Österreich: Strommarkt-Reform in finaler Phase

Die größte Reform des österreichischen Strommarktes seit 20 Jahren steht vor dem Abschluss. Das neue Elektrizitätswirtschaftsgesetz (ElWG) liegt nach Abschluss der Begutachtungsphase zur Finalisierung bei der Regierung.
Die Dringlichkeit ist enorm: Ohne moderne Rechtsgrundlage droht die Energiewende ins Stocken zu geraten. Der Druck durch EU-Vorgaben und den rasanten Ausbau erneuerbarer Energien wächst stetig. 600 Stellungnahmen zum Gesetzesentwurf zeigen das außergewöhnliche Interesse der Wirtschaft.
Kernpunkte der Reform: Was sich für Verbraucher ändert
Das ElWG soll das veraltete Gesetz von 2010 ersetzen und günstigere Preise sowie stabilere Netze ermöglichen. "Mit dem neuen Elektrizitätswirtschaftsgesetz wollen wir günstigere Preise, stabilere Netze und die Energiewende beschleunigen", erklärte Energieminister Wolfgang Hattmannsdorfer.
Die wichtigsten Neuerungen:
- Dynamische Strompreise: Verträge mit stundengenauer Preisanpassung
- Smart Meter: Schnellere Installation intelligenter Stromzähler
- Prosumer-Rechte: Bessere Bedingungen für Haushalte, die eigenen Strom produzieren
- Flexible Netzanschlüsse: Neue Erneuerbare-Anlagen können schrittweise ans Netz
Netzausbau: Der Flaschenhals der Energiewende
Das Tempo beim Ausbau erneuerbarer Energien überfordert die bestehende Infrastruktur. 2023 wurden Photovoltaikanlagen mit zwei Gigawatt installiert - zehnmal mehr als 2020. In Oberösterreich mussten bereits temporäre Annahmestopps für neue PV-Anlagen verhängt werden.
Fachleute schlagen Alarm: Ohne massiven Netzausbau scheitert die Energiewende am eigenen Erfolg. Bis 2040 sind Investitionen von 44 Milliarden Euro nötig. Das ElWG reagiert mit flexiblen Netzentgelten - wer Strom bei geringer Auslastung verbraucht, soll künftig profitieren.
Zweites Gesetz soll Verfahren beschleunigen
Parallel arbeitet die Regierung am Erneuerbaren-Ausbau-Beschleunigungsgesetz (EABG). Ziel: Die oft jahrelangen Genehmigungsverfahren für Windparks und Stromleitungen drastisch verkürzen.
Der Schlüssel liegt im "überragenden öffentlichen Interesse" für Energiewende-Projekte. Diese würden bei Abwägungen mit anderen Interessen Vorrang erhalten - eine langjährige Forderung der Branche.

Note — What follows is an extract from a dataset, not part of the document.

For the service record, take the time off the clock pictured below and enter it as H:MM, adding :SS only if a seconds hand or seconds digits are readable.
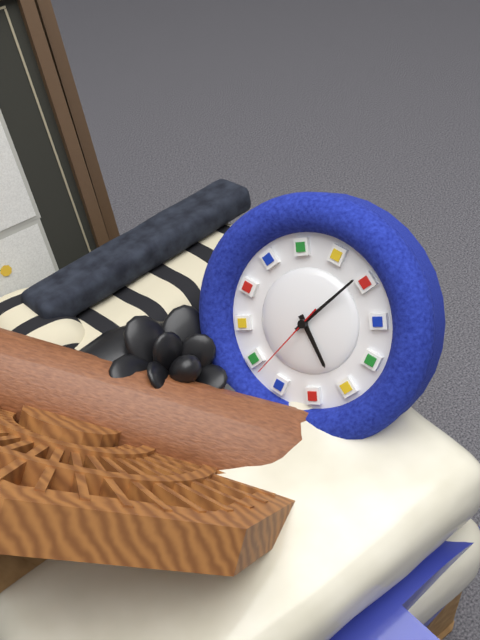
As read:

Kritik an den Details trotz Grundzustimmung
Die Reaktionen fallen gemischt aus. Während die Industrie einen modernen Rechtsrahmen begrüßt, hagelt es Kritik an Einzelheiten:
- Erneuerbare-Verbände warnen vor zusätzlichen Netzentgelten für Erzeuger
- Arbeiterkammer fordert breiteren Zugang zum geplanten Sozialtarif
- Wasserstoff-Branche ringt um Befreiung von Netzgebühren für Elektrolyseure
EU gibt Tempo vor: 15-Minuten-Takt ab Oktober
Die Reform fällt mit wichtigen EU-Weichenstellungen zusammen. Ab Oktober wird der Strompreis im 15-Minuten-Takt statt stündlich festgelegt. Diese Flexibilisierung soll den Markt besser an schwankende Wind- und Solareinspeisung anpassen.
Die kommenden Wochen werden entscheidend: Die Regierung muss aus 600 teils widersprüchlichen Stellungnahmen einen mehrheitsfähigen Entwurf erstellen. Ein Scheitern würde nicht nur die Klimaziele gefährden, sondern auch dringend benötigte Milliarden-Investitionen ausbremsen.
Die erfolgreiche Verabschiedung beider Gesetze könnte hingegen den größten Energiesystem-Umbau seit Generationen einläuten.